▶ _What the exercise asks_: Copy out every line of the data where the word "wrist" is found.

▶ _Collected data_:
━━━━━━━━
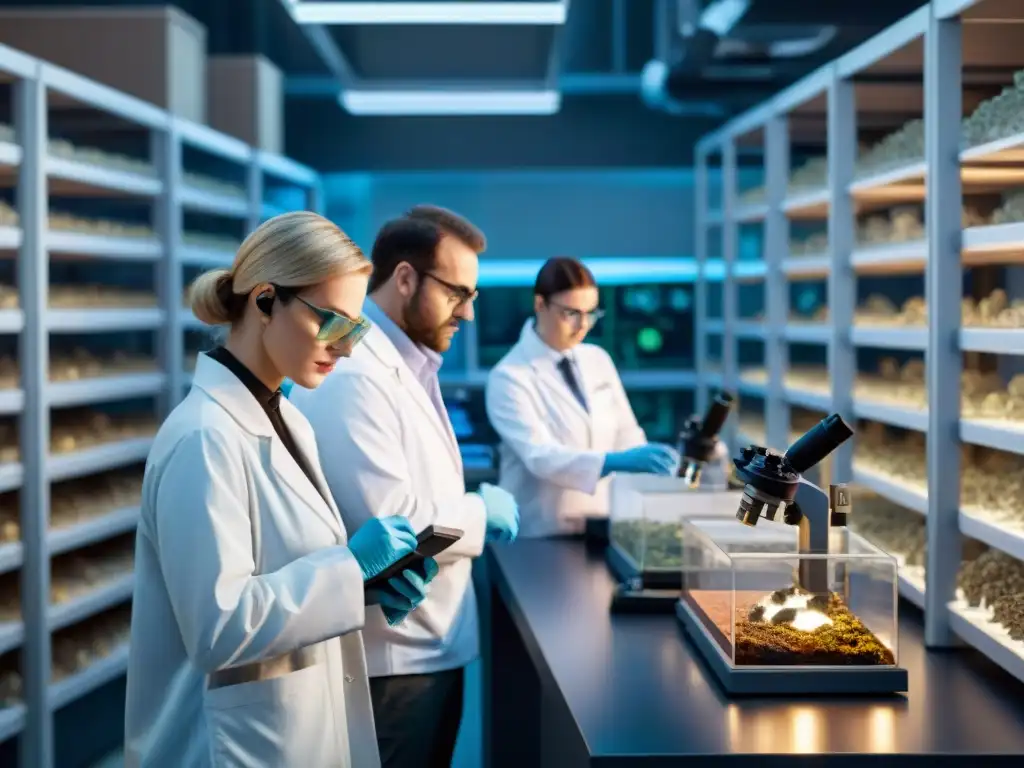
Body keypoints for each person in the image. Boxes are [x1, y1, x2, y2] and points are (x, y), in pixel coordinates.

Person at [124, 212, 439, 768]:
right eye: (332, 323)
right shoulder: (204, 438)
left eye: (356, 329)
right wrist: (348, 568)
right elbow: (218, 627)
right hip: (225, 746)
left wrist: (363, 590)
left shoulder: (288, 420)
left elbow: (283, 570)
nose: (345, 349)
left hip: (289, 731)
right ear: (266, 300)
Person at [291, 205, 519, 768]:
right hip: (391, 660)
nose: (467, 312)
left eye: (472, 297)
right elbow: (393, 527)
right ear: (405, 278)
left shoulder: (403, 363)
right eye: (456, 293)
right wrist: (477, 510)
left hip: (425, 648)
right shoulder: (354, 372)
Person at [485, 256, 712, 538]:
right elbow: (540, 456)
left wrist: (657, 460)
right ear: (540, 304)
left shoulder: (597, 359)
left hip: (601, 525)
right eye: (571, 313)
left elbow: (627, 434)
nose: (583, 325)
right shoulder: (508, 376)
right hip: (541, 532)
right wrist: (611, 462)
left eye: (591, 313)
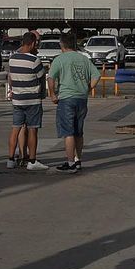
━━━━━━━━
▶ _Answer area_:
right wrist: (348, 568)
left wrist: (363, 590)
right wrist: (477, 510)
left wrist: (657, 460)
right wrist: (611, 462)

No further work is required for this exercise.